- **Try it**:
Repeat the data below word for word, with the pictures left out of your answer.

- **Provided data**:
-------------------------

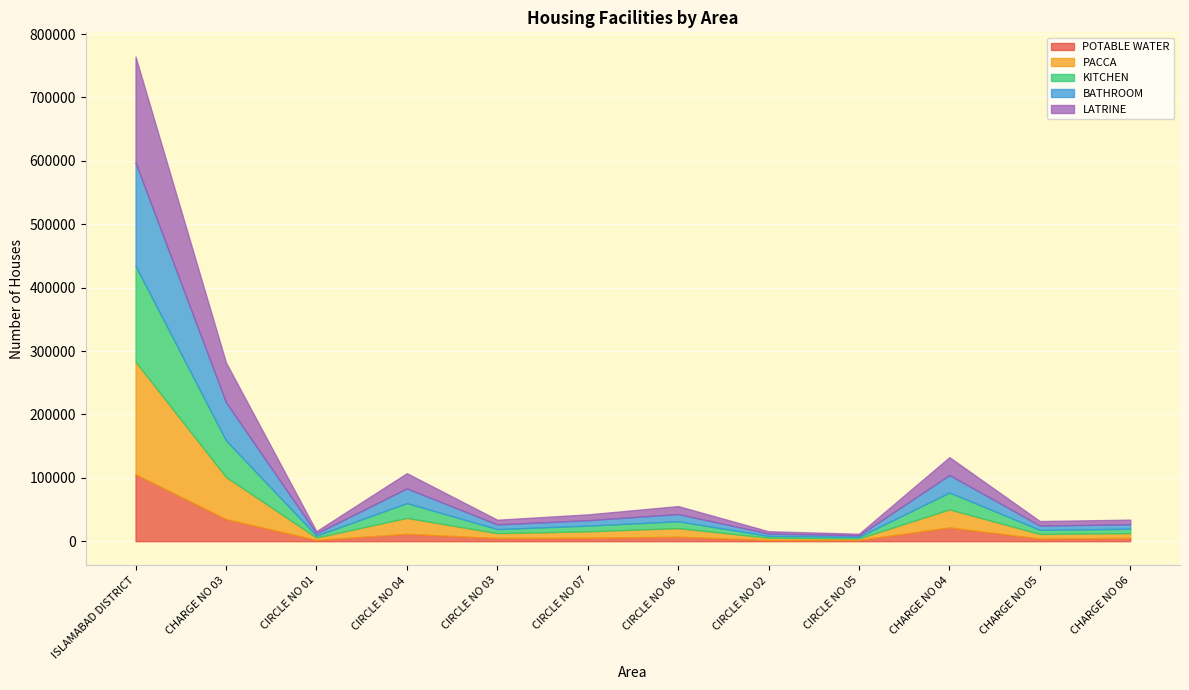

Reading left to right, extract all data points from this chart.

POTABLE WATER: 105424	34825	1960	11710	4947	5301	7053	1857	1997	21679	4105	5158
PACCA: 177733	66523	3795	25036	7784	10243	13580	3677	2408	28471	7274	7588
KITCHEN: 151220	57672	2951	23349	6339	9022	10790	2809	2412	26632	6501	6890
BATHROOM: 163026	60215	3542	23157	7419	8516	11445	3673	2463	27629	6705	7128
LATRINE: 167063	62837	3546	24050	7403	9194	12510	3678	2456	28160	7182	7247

-------------------------

- **The answer**:
Reading left to right, extract all data points from this chart.

POTABLE WATER: 105424	34825	1960	11710	4947	5301	7053	1857	1997	21679	4105	5158
PACCA: 177733	66523	3795	25036	7784	10243	13580	3677	2408	28471	7274	7588
KITCHEN: 151220	57672	2951	23349	6339	9022	10790	2809	2412	26632	6501	6890
BATHROOM: 163026	60215	3542	23157	7419	8516	11445	3673	2463	27629	6705	7128
LATRINE: 167063	62837	3546	24050	7403	9194	12510	3678	2456	28160	7182	7247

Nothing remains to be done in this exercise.